Yeah, I saw it. American Gangster was sold out everywhere so we walked into this piece of shit. I normally enjoy your average DreamWorks craze such as Toy Story or Shrek; but this was as enjoyable as having to piss in gridlock traffic or as awesome as this dumb bitch. Imagine taking this piece home only to find she has the tramp stamp of the devil? Can anyone say Donkey Punch? It just goes to show that Jerry Seinfeld was nothing without Mr. Larry David.

Friday, November 02, 2007

Best pre flight speech ever.

You have to appreciate the extra effort put in by your average gay flight attendant. It's like they have a built in Xanax drip. Still hate Southwest Airlines though. Sorry Coan.
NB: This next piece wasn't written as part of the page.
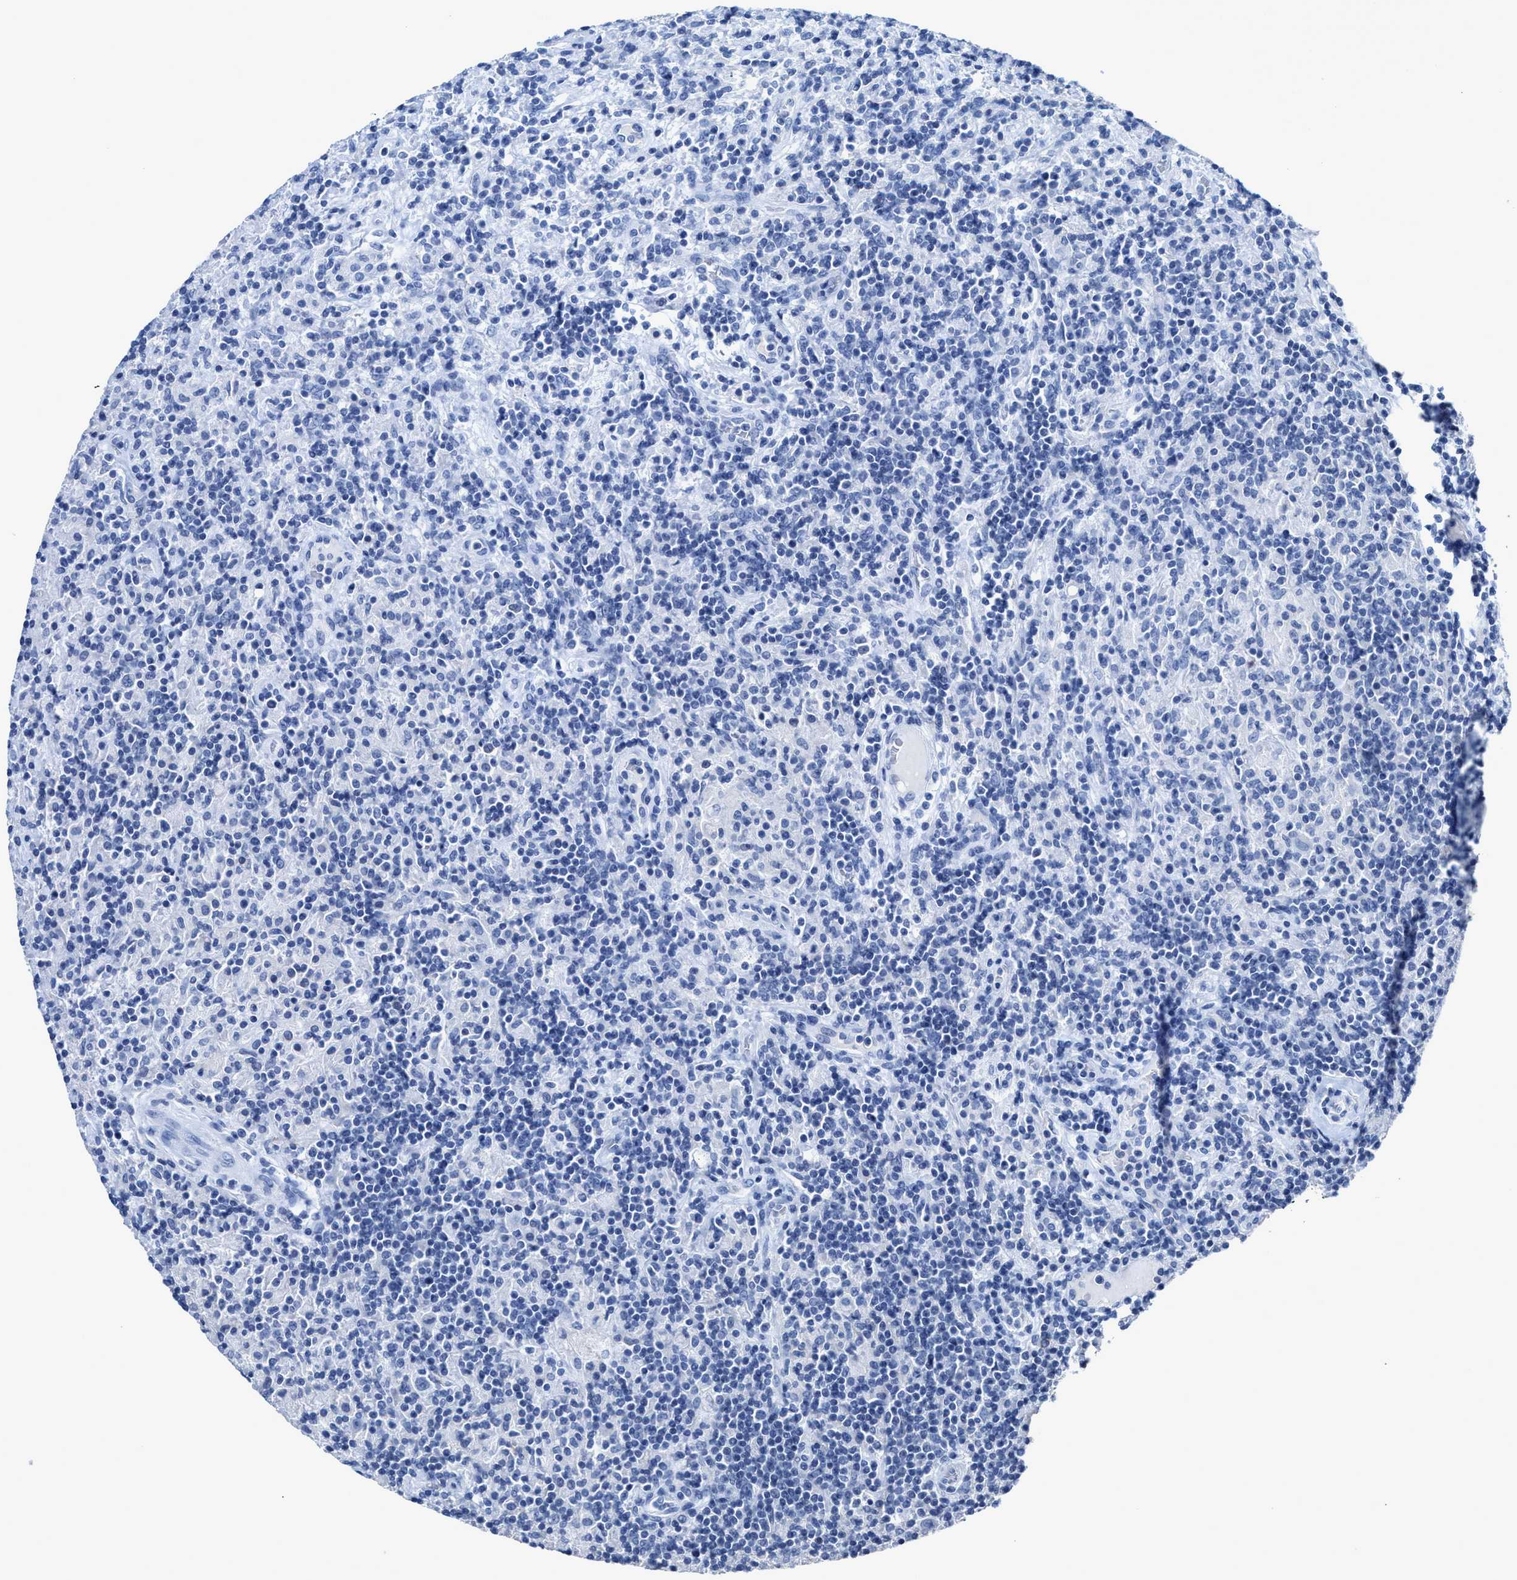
{"staining": {"intensity": "negative", "quantity": "none", "location": "none"}, "tissue": "lymphoma", "cell_type": "Tumor cells", "image_type": "cancer", "snomed": [{"axis": "morphology", "description": "Hodgkin's disease, NOS"}, {"axis": "topography", "description": "Lymph node"}], "caption": "High magnification brightfield microscopy of lymphoma stained with DAB (3,3'-diaminobenzidine) (brown) and counterstained with hematoxylin (blue): tumor cells show no significant positivity. (DAB (3,3'-diaminobenzidine) immunohistochemistry (IHC) visualized using brightfield microscopy, high magnification).", "gene": "CEACAM5", "patient": {"sex": "male", "age": 70}}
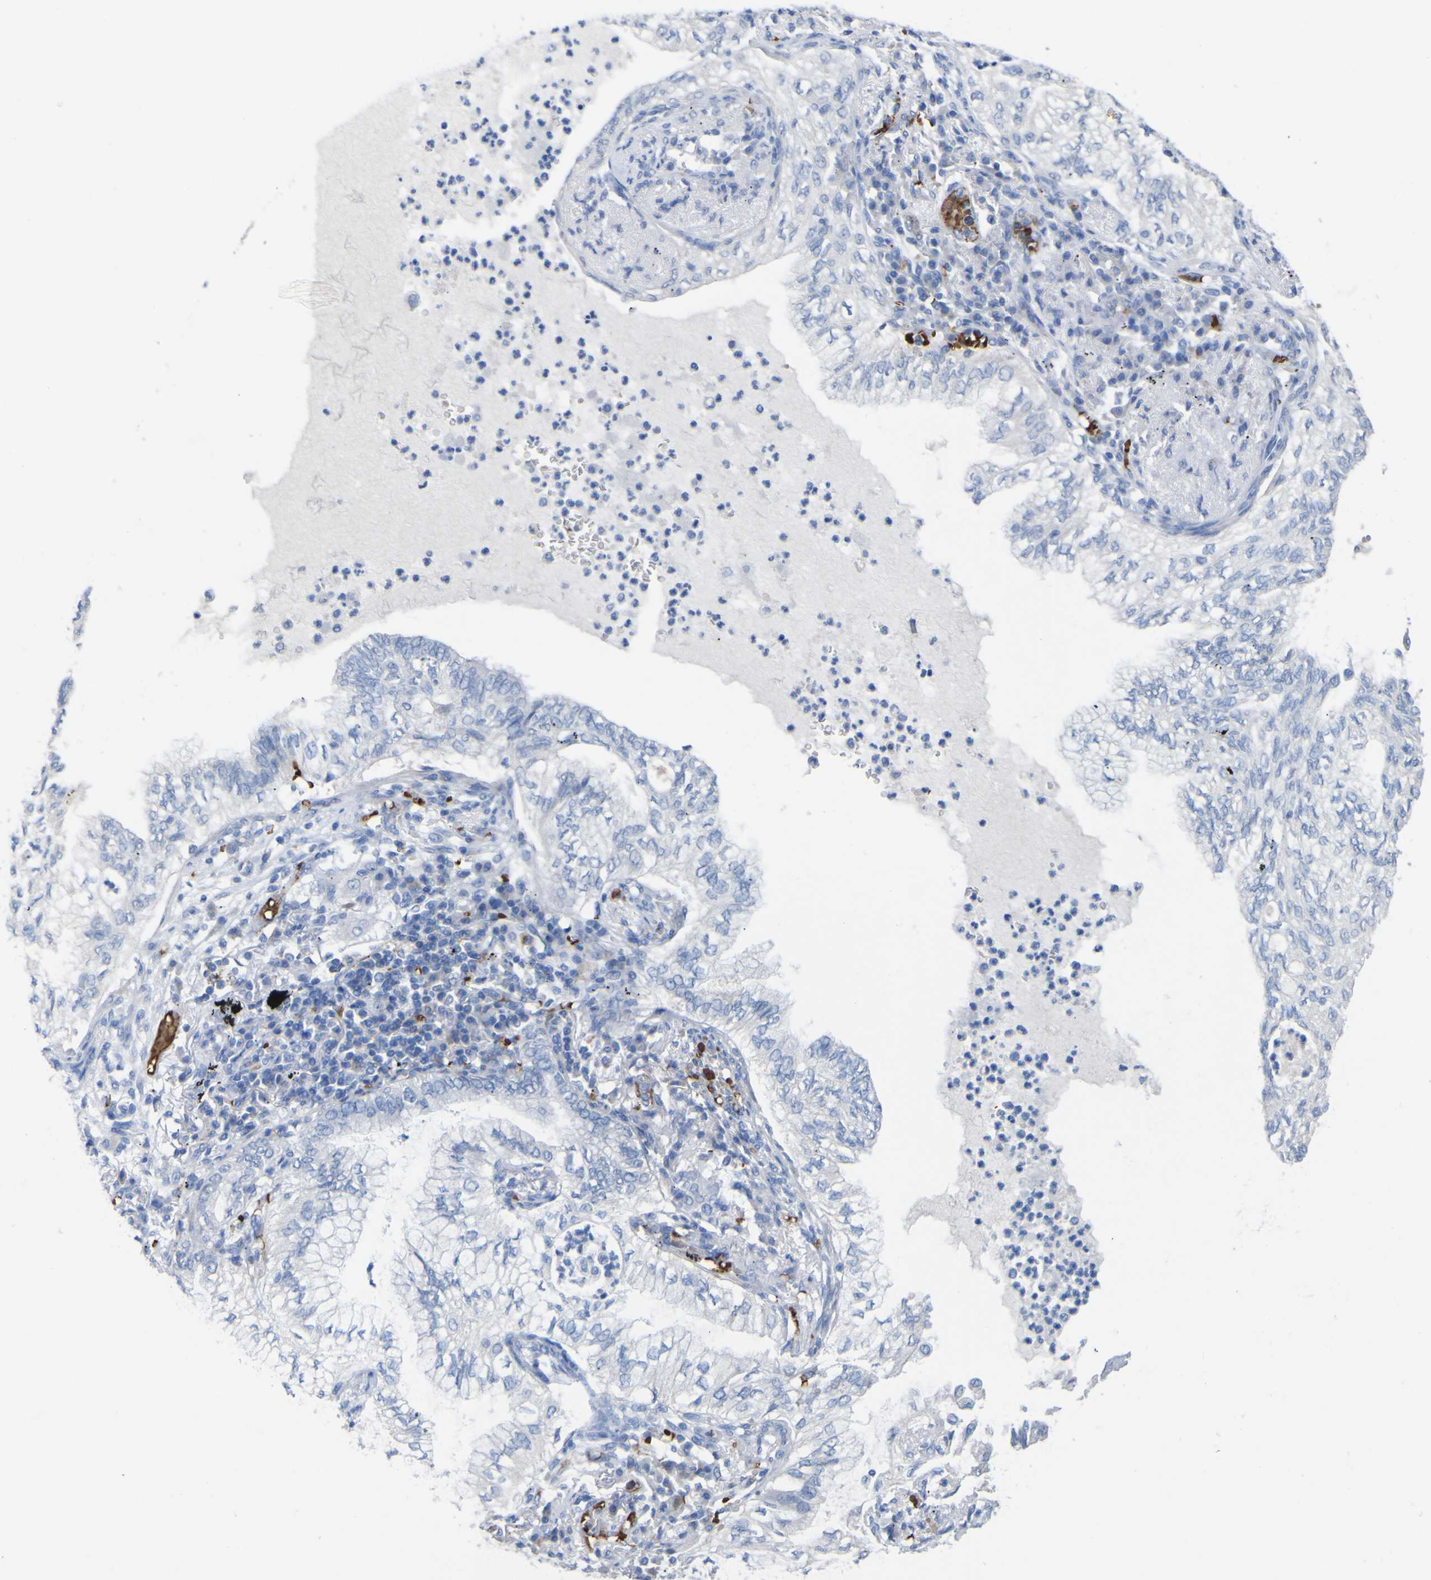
{"staining": {"intensity": "negative", "quantity": "none", "location": "none"}, "tissue": "lung cancer", "cell_type": "Tumor cells", "image_type": "cancer", "snomed": [{"axis": "morphology", "description": "Normal tissue, NOS"}, {"axis": "morphology", "description": "Adenocarcinoma, NOS"}, {"axis": "topography", "description": "Bronchus"}, {"axis": "topography", "description": "Lung"}], "caption": "This is an immunohistochemistry (IHC) micrograph of human lung cancer (adenocarcinoma). There is no staining in tumor cells.", "gene": "GCM1", "patient": {"sex": "female", "age": 70}}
Thursday, November 01, 2007

Simmons of the week.

Adventures in Hollyhood.

Spent the day on Tuesday rolling around LA with my sister and her friend Natalie who are in town from Florida. We started off with a roll by of the Walt Disney Concert Hall. Always cool to see. When asked if there was a tour of the interior, we got the response "..yeah, if you want to sit through an performance." New levels of douchebaggery.

From there we headed to the pioneering development of Hollywoodland to do the hike up to the sign. After stopping at the Beachwood Market to grab some waters and snacks, we hit the trail. After about 2 miles of dodging horseshit, we came to the end of the trail, about a quarter mile short of the sign itself. We decided to offroad it a bit and got within about 200 yards of it. Definitely cool to look back and say we stood next to it. Or as close as we could get without some climbing rigs.

After that it was Mel's Diner for some nourishment in the form of a big ass turkey dinner and then down to the Chinese Theater to see some imprinted cement and movie history. Always cool. Ended the night with an hour long session at Amoeba and dropped about 50 bucks on records. Damn.

I am sorry to report, I almost did buy this:

Don't hate. What other show has a heartwarming story arc featuring an overweight black housekeeper and a gruff Polish police detective with a heart of gold trying his best to raise two daughters on his own? Yeah, that's what I thought. Nell was like a black Mr. Belvedere. Oh yeah, she died from complications from diabetes from her obesity. Big surprise there.


In light of Hallows eve, I decided to catch up on some good old Korean gore cinema.

Good stuff. Mr. Bear, on the other hand, was completely unamused.

While housesitting my sister's place, during construction of the "baby room", I thought I'd be nice and buy some candy. Couple kids came, best dressed was the cast of Toy Story; with a curious young straggler lagging behind. He looked like he came straight from football practice complete with the dirty ass gear and cleats. He had a laundry bag packed to the hilt with snacks galore to match his 11yo pudgy body frame. I was excited because I was down to the last bit of candy and was hoping to give him the rest of the bag. However, once he looked in and saw my meager selection, he politely said, "No thanks, I'm good." We all had a laugh, but it made me think, am I missing out on the new cool candy?